You probably do not have sciatica if you only have back pain.
How you can ease the pain yourself
Sciatica usually gets better in 4 to 6 weeks, but it can sometimes last longer.
To help relieve your pain and speed up recovery:
carry on with your normal activities as much as possible
regular exercises for sciatica
start gentle exercise as soon as you can – anything that gets you moving can help
hold heat packs to the painful areas – you can buy these from pharmacies
ask your pharmacist about painkillers (paracetamol is unlikely to help and it's not clear how much NSAIDs help with sciatica)
put a small, firm cushion between your knees when sleeping on your side, or several firm pillows underneath your knees when lying on your back
do not sit or lie down for long periods – even if moving hurts, it's not harmful and can help you get better faster
do not use hot water bottles to ease the pain – you could scald yourself if your skin is numb
See a GP if the pain:
- has not improved after trying home treatments for a few weeks
- is getting worse
- is stopping you doing your normal activities
Go to A&E or call 999 if you:
- have sciatica on both sides
- have weakness or numbness in both legs that's severe or getting worse
- have numbness around or under your genitals, or around your bottom (anus)
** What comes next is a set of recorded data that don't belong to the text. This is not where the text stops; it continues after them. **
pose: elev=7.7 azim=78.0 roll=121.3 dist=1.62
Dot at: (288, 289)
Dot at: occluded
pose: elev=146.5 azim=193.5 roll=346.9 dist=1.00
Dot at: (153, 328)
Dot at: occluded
- find it hard to start peeing, cannot pee or cannot control when you pee – and this is not normal for you
- do not notice when you need to poo or cannot control when you poo – and this is not normal for you
These could be symptoms of a serious back problem that needs to be treated in hospital as soon as possible.
Treatments from a GP
If you have sciatica, a GP may:
- suggest exercises and stretches
- prescribe painkillers
They might also refer you for:
- physiotherapy – including exercise advice and techniques like massage (manual therapy)
- psychological support – to help you cope with the pain
Physiotherapy is free of charge on the NHS throughout the UK, but waiting times can be long. You can also get it privately.
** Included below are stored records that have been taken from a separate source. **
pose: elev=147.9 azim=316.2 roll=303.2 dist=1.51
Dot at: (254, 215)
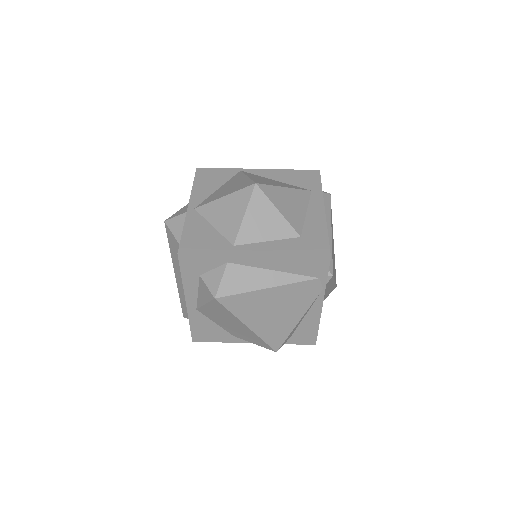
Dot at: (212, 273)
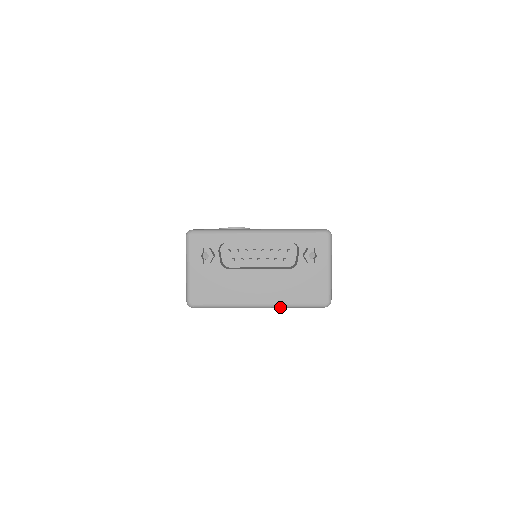
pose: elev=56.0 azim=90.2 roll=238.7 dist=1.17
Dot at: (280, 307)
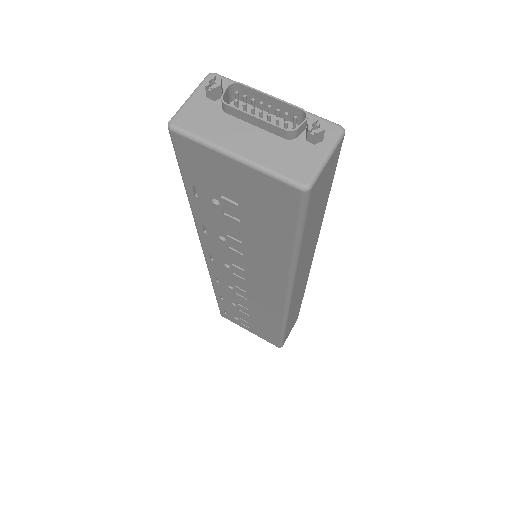
Dot at: (255, 168)
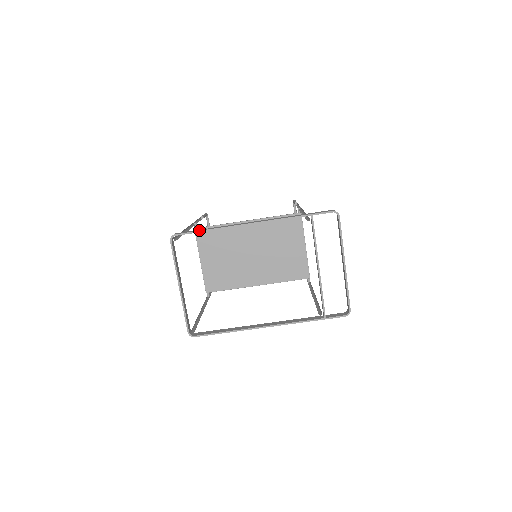
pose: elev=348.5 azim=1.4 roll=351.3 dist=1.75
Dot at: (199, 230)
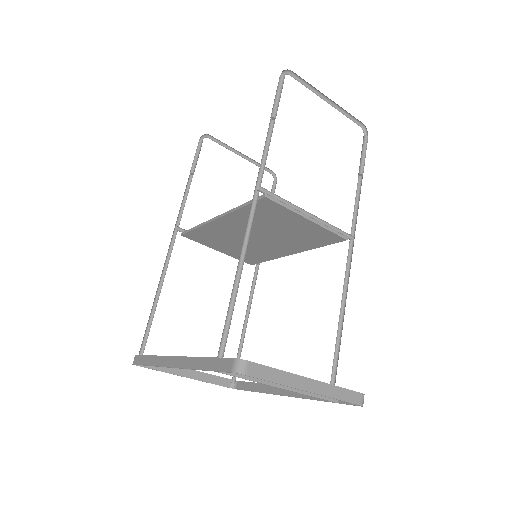
Dot at: (143, 363)
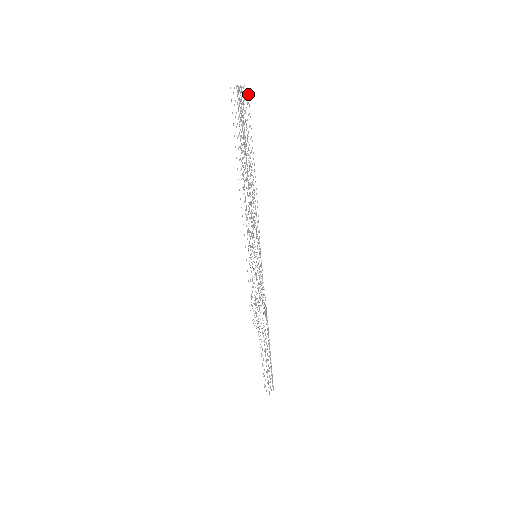
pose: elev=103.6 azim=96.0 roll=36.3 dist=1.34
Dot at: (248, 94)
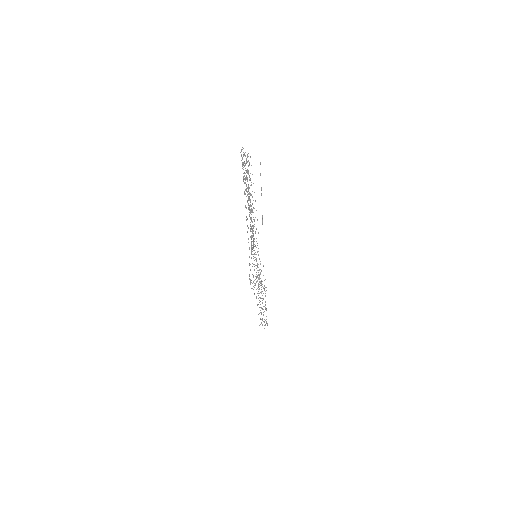
Dot at: occluded
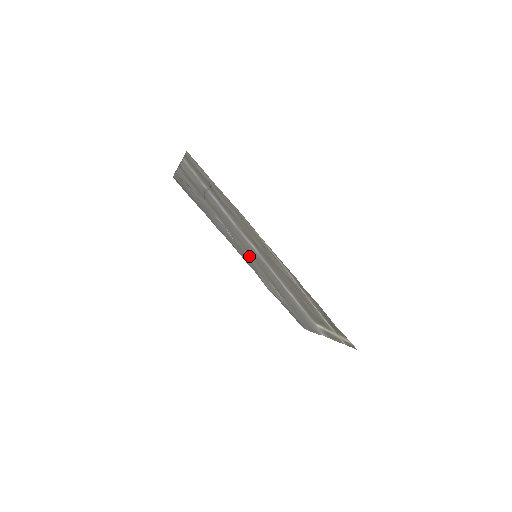
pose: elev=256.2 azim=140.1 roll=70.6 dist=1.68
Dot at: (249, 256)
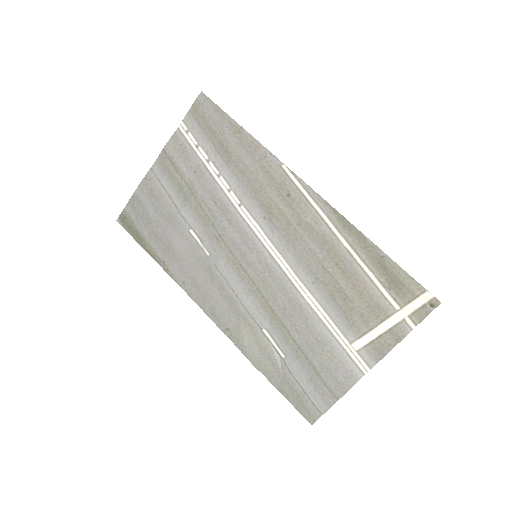
Dot at: (236, 280)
Other treatments for sciatica
If your pain is severe and treatments from a GP have not helped, they may refer you to a hospital specialist for:
- painkilling injections
- a procedure to seal off some of the nerves in your back so they stop sending pain signals
- surgery – an operation called decompression surgery can sometimes help relieve sciatica
How to stop sciatica coming back
To reduce the chances of getting sciatica again:
stay active – take regular exercise
use a safe technique when lifting heavy objects
make sure you have a good posture when sitting and standing
sit correctly when using a computer
lose weight if you're overweight
do not smoke – smoking can increase your risk of getting sciatica
Causes of sciatica
Sciatica happens when something presses or rubs on the sciatic nerve.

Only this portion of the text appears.